---------- Data section ----------

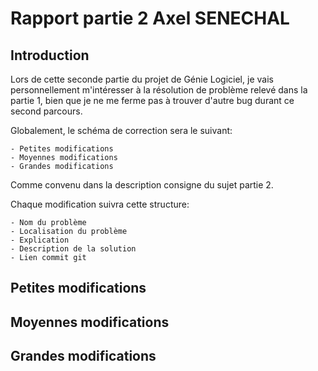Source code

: # Rapport partie 2 Axel SENECHAL

## Introduction

Lors de cette seconde partie du projet de Génie Logiciel, je vais personnellement m'intéresser à la résolution de problème relevé dans la partie 1, bien que je ne me ferme pas à trouver d'autre bug durant ce second parcours. 

Globalement, le schéma de correction sera le suivant:

    - Petites modifications 
    - Moyennes modifications
    - Grandes modifications

Comme convenu dans la description consigne du sujet partie 2.

Chaque modification suivra cette structure:

    - Nom du problème
    - Localisation du problème
    - Explication
    - Description de la solution
    - Lien commit git

## Petites modifications


## Moyennes modifications


## Grandes modifications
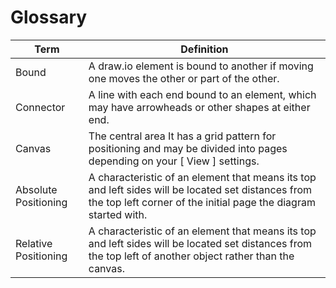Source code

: # Glossary
| Term                 | Definition                                                                                                                                                            |
|----------------------|-----------------------------------------------------------------------------------------------------------------------------------------------------------------------|
| Bound                | A draw.io element is bound to another if moving one moves the other or part of the other.                                                                             |
| Connector            | A line with each end bound to an element, which may have arrowheads or other shapes at either end.                                                                    |
| Canvas               | The central area  It has a grid pattern for positioning and may be divided into pages depending on your [ View ] settings.                                            |
| Absolute Positioning | A characteristic of an element that means its top and left sides will be located set distances from the top left corner of the initial page the diagram started with. |
| Relative Positioning | A characteristic of an element that means its top and left sides will be located set distances from the top left of another object rather than the canvas.            |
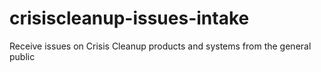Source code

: # crisiscleanup-issues-intake
Receive issues on Crisis Cleanup products and systems from the general public

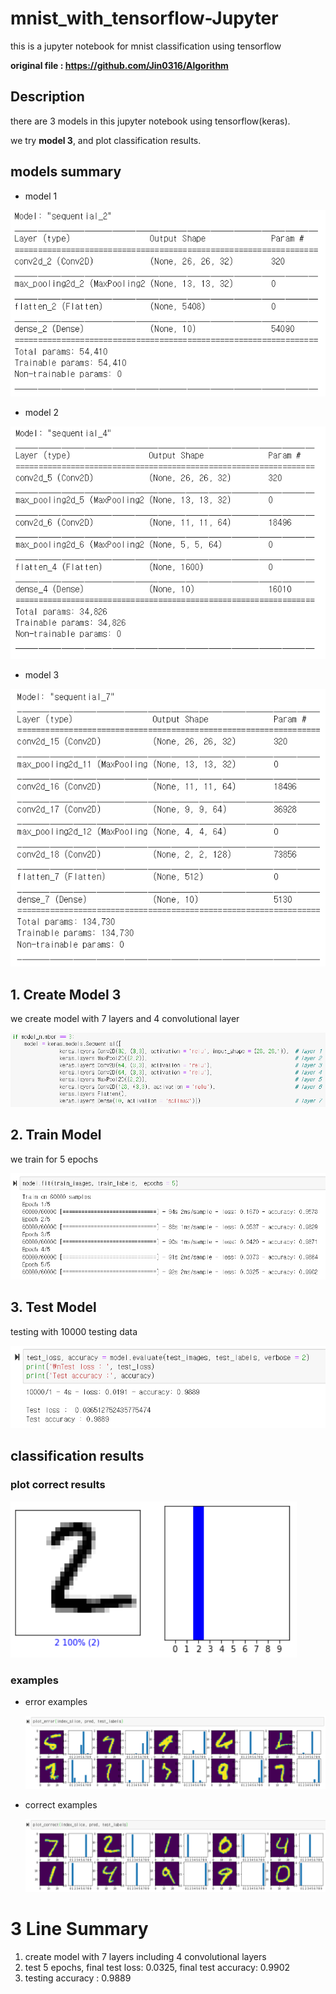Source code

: # mnist_with_tensorflow-Jupyter
this is a jupyter notebook for mnist classification using tensorflow

**original file : https://github.com/Jin0316/Algorithm**



## Description 

there are 3 models in this jupyter notebook using tensorflow(keras). 

we try **model 3**, and plot classification results.

## models summary

  * model 1
  
![Model 1](/model_summary/model_1.PNG)

  * model 2
  
![Model 2](/model_summary/model_2.PNG)

  * model 3
  
![Model 3](/model_summary/model_3.PNG) 

## 1. Create Model 3 
we create model with 7 layers and 4 convolutional layer

![Create Model 3](/model_3_specifications/model_code.PNG) 

## 2. Train Model  
we train for 5 epochs

![Training Model 3](/model_3_specifications/training.PNG) 

## 3. Test Model  
testing with 10000 testing data 

![Testing Model 3](/model_3_specifications/testing.PNG) 


## classification results
  
### plot correct results

![Model 3 Correct](/model_3_specifications/correct_plot.PNG)
  
### examples
     
* error examples
      
    ![Error Examples](/model_summary/m3_wrong.PNG)
    
* correct examples
      
    ![Correct Examples](/model_summary/m3_correct.PNG)

# 3 Line Summary

1. create model with 7 layers including 4 convolutional layers
2. test 5 epochs, final test loss: 0.0325, final test accuracy: 0.9902
3. testing accuracy : 0.9889
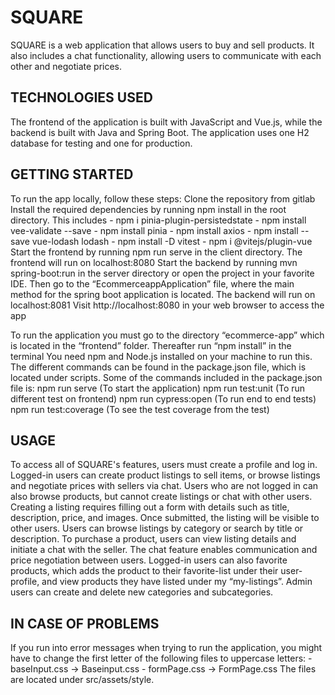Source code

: # SQUARE
SQUARE is a web application that allows users to buy and sell products. It also includes a chat functionality, allowing users to communicate with each other and negotiate prices.
 
## TECHNOLOGIES USED
The frontend of the application is built with JavaScript and Vue.js, while the backend is built with Java and Spring Boot. The application uses one H2 database for testing and one for production. 

## GETTING STARTED
To run the app locally, follow these steps:
Clone the repository from gitlab 
Install the required dependencies by running npm install in the root directory. 
This includes
    - npm i pinia-plugin-persistedstate
    - npm install vee-validate --save
    - npm install pinia
    - npm install axios
    - npm install --save vue-lodash lodash
    - npm install -D vitest
    - npm i @vitejs/plugin-vue
Start the frontend by running npm run serve in the client directory. The frontend will run on localhost:8080
Start the backend by running mvn spring-boot:run in the server directory or open the project in your favorite IDE. Then go to the “EcommerceappApplication” file, where the main method for the spring boot application is located. The backend will run on localhost:8081
Visit http://localhost:8080 in your web browser to access the app
 
To run the application you must go to the directory “ecommerce-app” which is located in the “frontend” folder. Thereafter run “npm install” in the terminal 
You need npm and Node.js installed on your machine to run this. The different commands can be found in the package.json file, which is located under scripts. 
Some of the commands included in the package.json file is:
npm run serve (To start the application)
npm run test:unit (To run different test on frontend)
npm run cypress:open (To run end to end tests) 
npm run test:coverage (To see the test coverage from the test)

## USAGE
To access all of SQUARE's features, users must create a profile and log in. Logged-in users can create product listings to sell items, or browse listings and negotiate prices with sellers via chat. Users who are not logged in can also browse products, but cannot create listings or chat with other users. Creating a listing requires filling out a form with details such as title, description, price, and images. Once submitted, the listing will be visible to other users. Users can browse listings by category or search by title or description.
To purchase a product, users can view listing details and initiate a chat with the seller. The chat feature enables communication and price negotiation between users. Logged-in users can also favorite products, which adds the product to their favorite-list under their user-profile, and view products they have listed under my “my-listings”. Admin users can create and delete new categories and subcategories. 

## IN CASE OF PROBLEMS
If you run into error messages when trying to run the application, you might have to change the first letter of the following files to uppercase letters:
    - baseInput.css → Baseinput.css
    - formPage.css → FormPage.css
The files are located under src/assets/style.
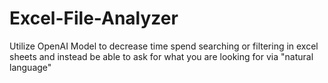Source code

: # Excel-File-Analyzer
Utilize OpenAI Model to decrease time spend searching or filtering in excel sheets and instead be able to ask for what you are looking for via "natural language"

----------

Every line above that holds the word "models" needs to be copied.

_Exercise solution_
there are 3 models in this jupyter notebook using tensorflow(keras). 
## models summary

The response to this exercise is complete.